* What to do: Please replace every "category" in the lines below with "group", keep everything else the same, and leave the pictures out.

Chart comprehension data
★ ★ ★
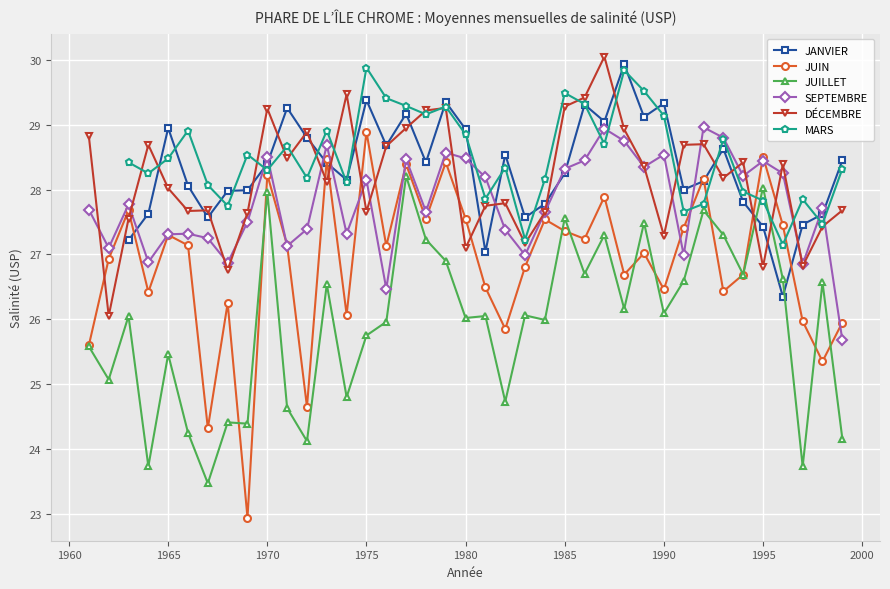

What is the value of the JUILLET point at the 28th from the left?

26.2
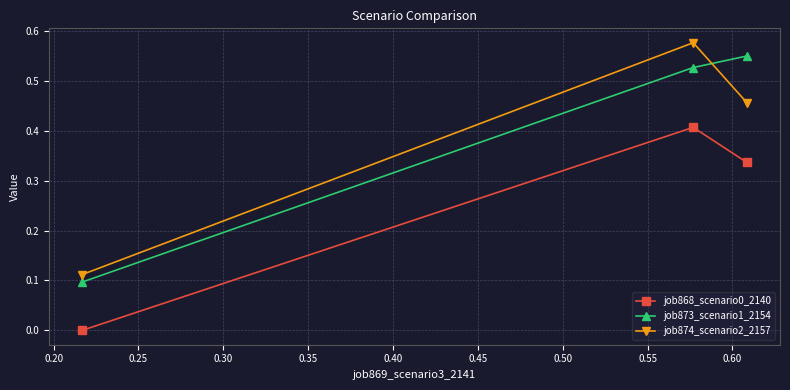

How many job873_scenario1_2154 values are between 0 and 1?

3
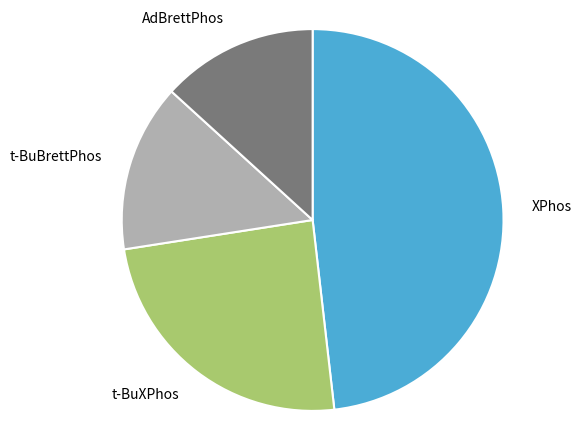

Combined, do AdBrettPhos and t-BuXPhos account for over 50%?

No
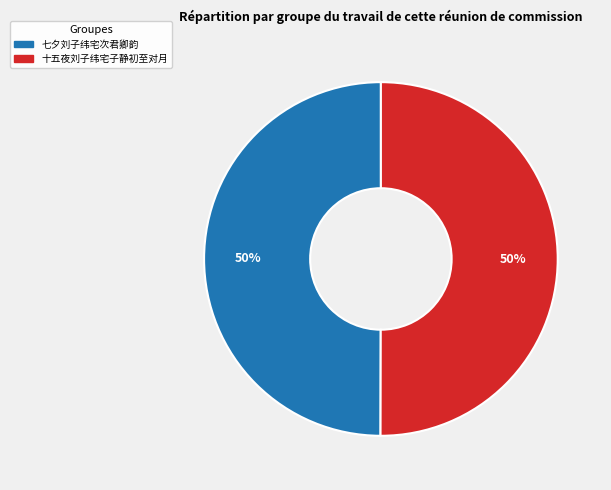

Is the sum of 七夕刘子纬宅次君卿韵 and 十五夜刘子纬宅子静初至对月 greater than half?

Yes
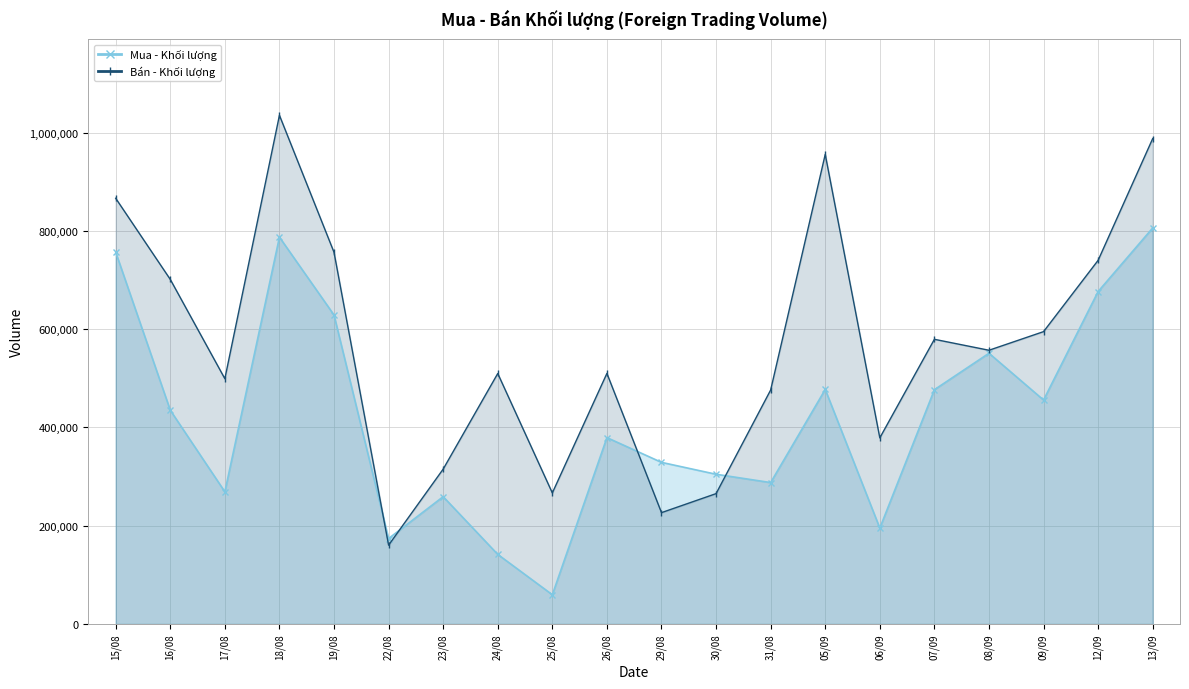

At which category does the chart reach its peak across all series?

18/08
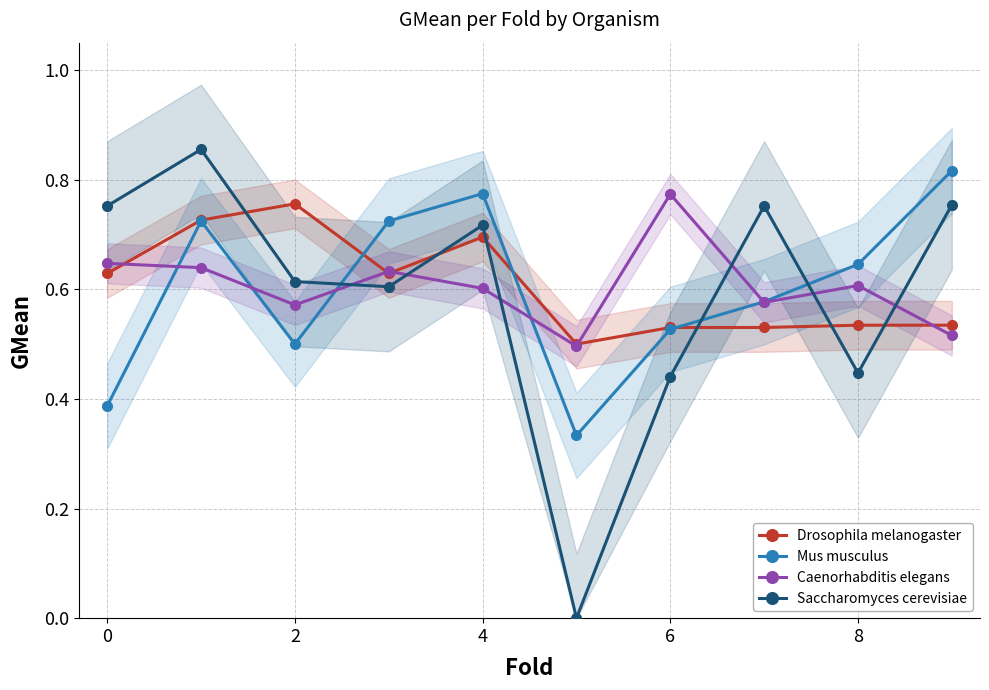

How many intersections are there between Mus musculus and Drosophila melanogaster?

3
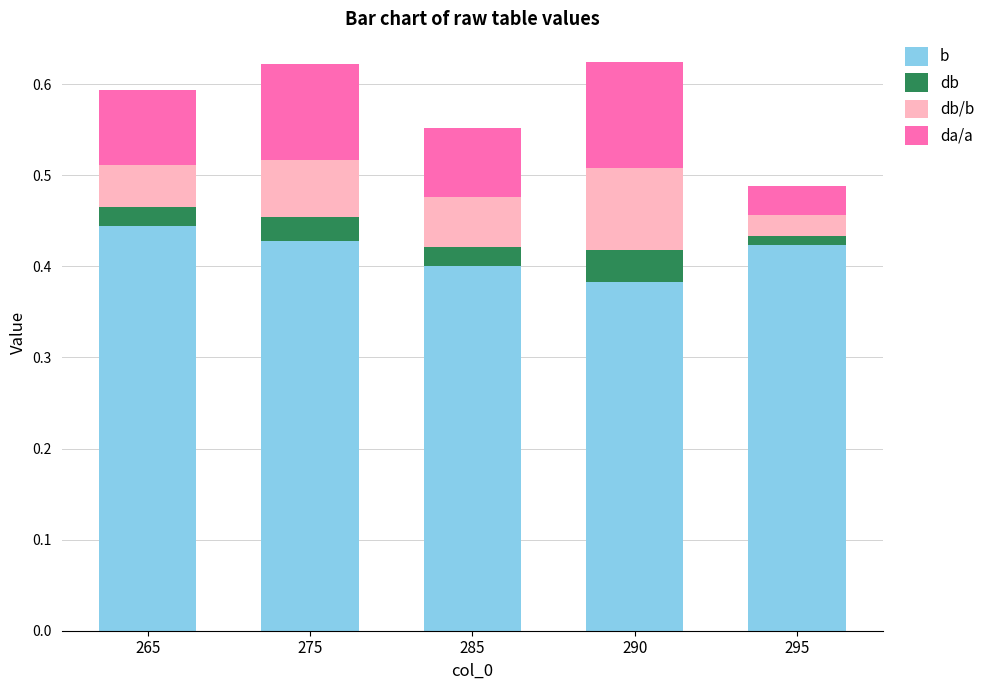

Which category has the highest value in the b series?

265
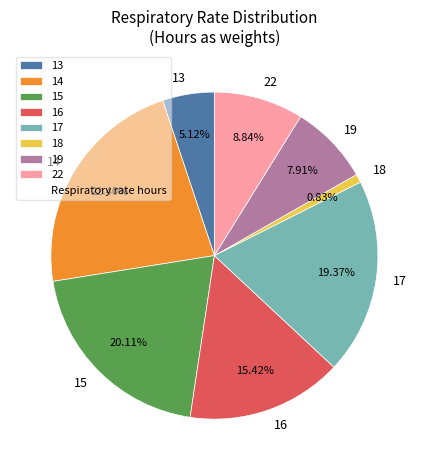

Rank the categories by value from lowest to highest.

18, 13, 19, 22, 16, 17, 15, 14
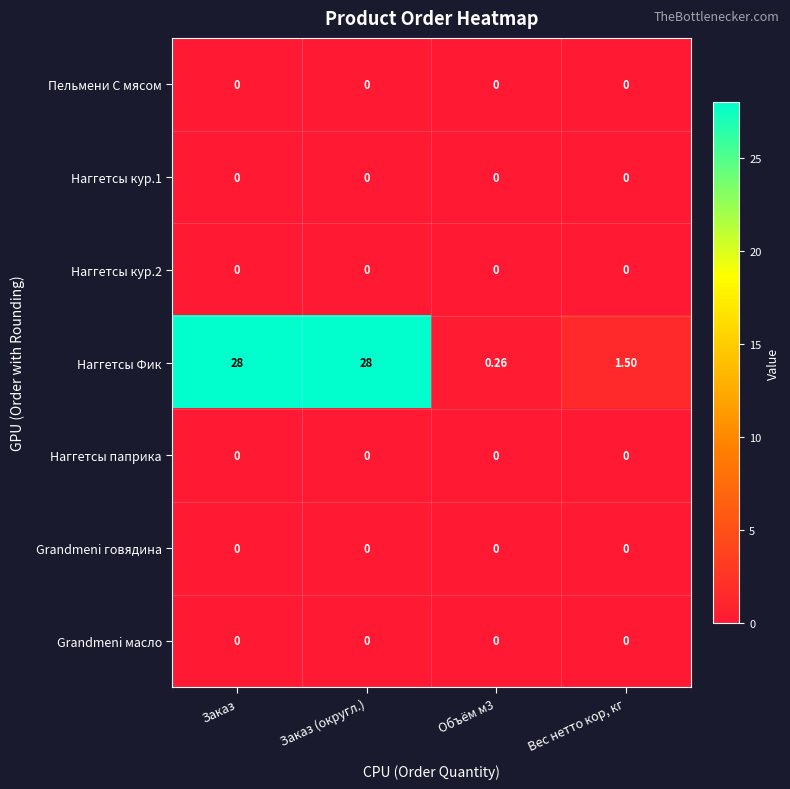

Which series has the largest total across all categories?

Наггетсы Фик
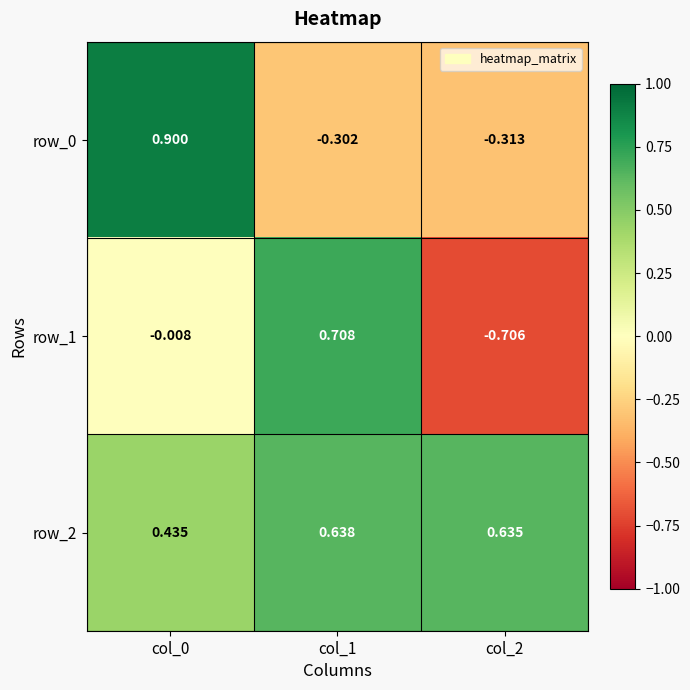

Is the value of row_1 at col_1 greater than the value of row_2 at col_2?

Yes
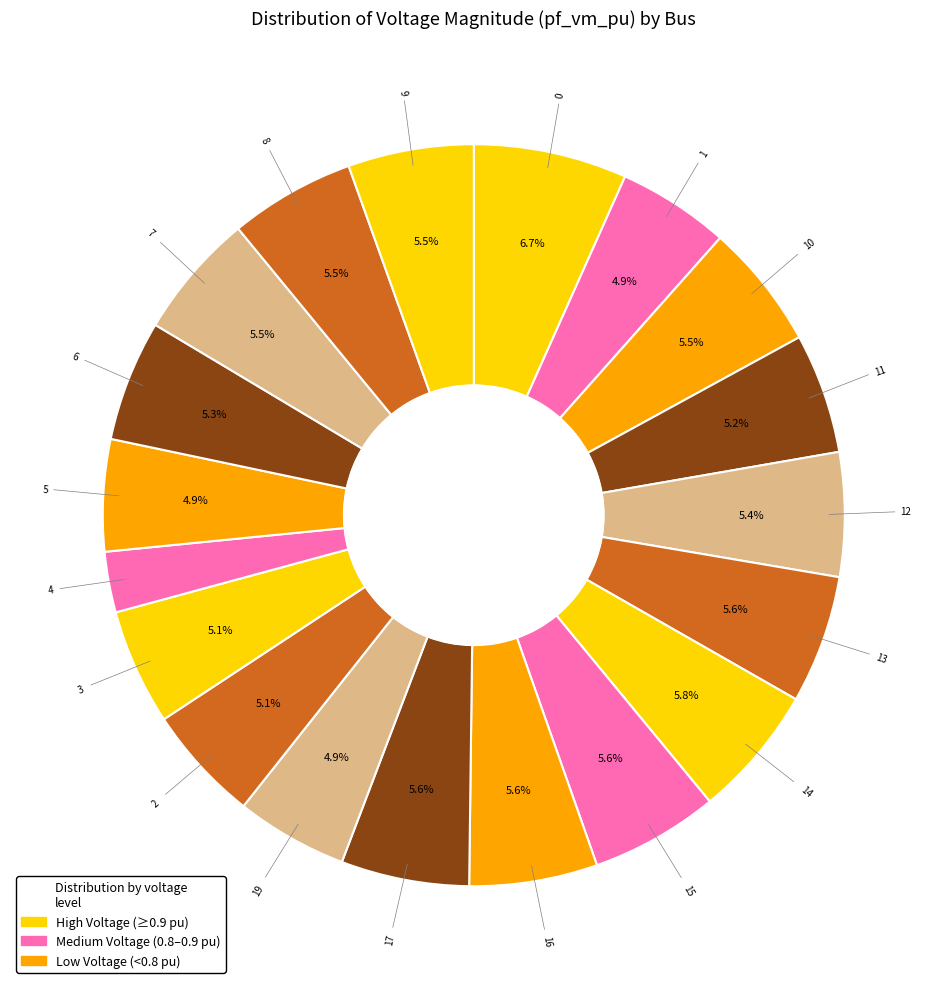

How many slices are in this pie chart?

19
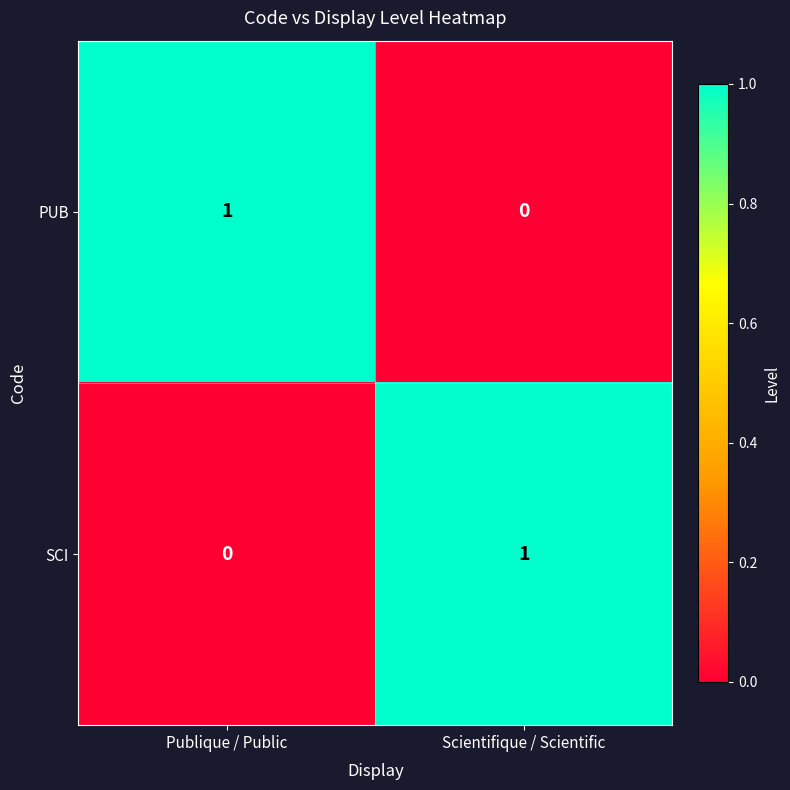

True or false: SCI has a value of 1 at Scientifique / Scientific.

True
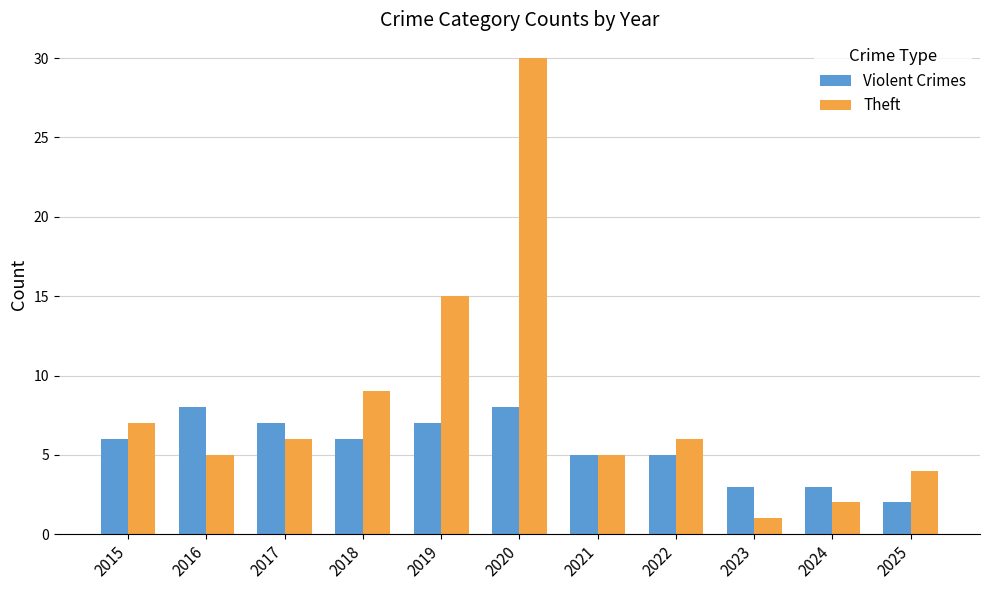

Are the bars grouped side by side (vs. stacked)?

Yes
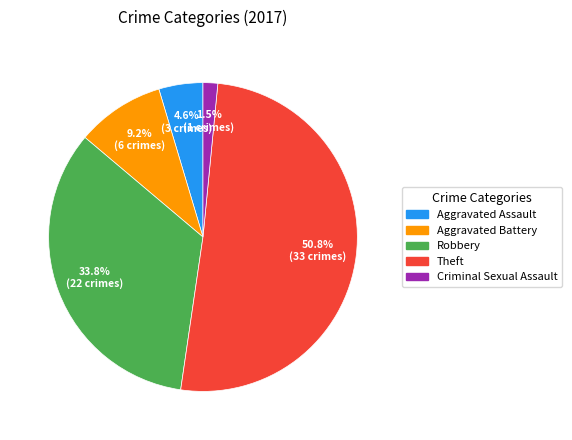

Does Aggravated Assault account for over 50% of the chart?

No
★ ★ ★
* Solution to this task:
What is the value of the JUILLET point at the 28th from the left?

26.2

How many job873_scenario1_2154 values are between 0 and 1?

3

Combined, do AdBrettPhos and t-BuXPhos account for over 50%?

No

Is the sum of 七夕刘子纬宅次君卿韵 and 十五夜刘子纬宅子静初至对月 greater than half?

Yes

At which group does the chart reach its peak across all series?

18/08

How many intersections are there between Mus musculus and Drosophila melanogaster?

3

Which group has the highest value in the b series?

265

Rank the categories by value from lowest to highest.

18, 13, 19, 22, 16, 17, 15, 14

Which series has the largest total across all categories?

Наггетсы Фик

Is the value of row_1 at col_1 greater than the value of row_2 at col_2?

Yes

How many slices are in this pie chart?

19

True or false: SCI has a value of 1 at Scientifique / Scientific.

True

Are the bars grouped side by side (vs. stacked)?

Yes

Does Aggravated Assault account for over 50% of the chart?

No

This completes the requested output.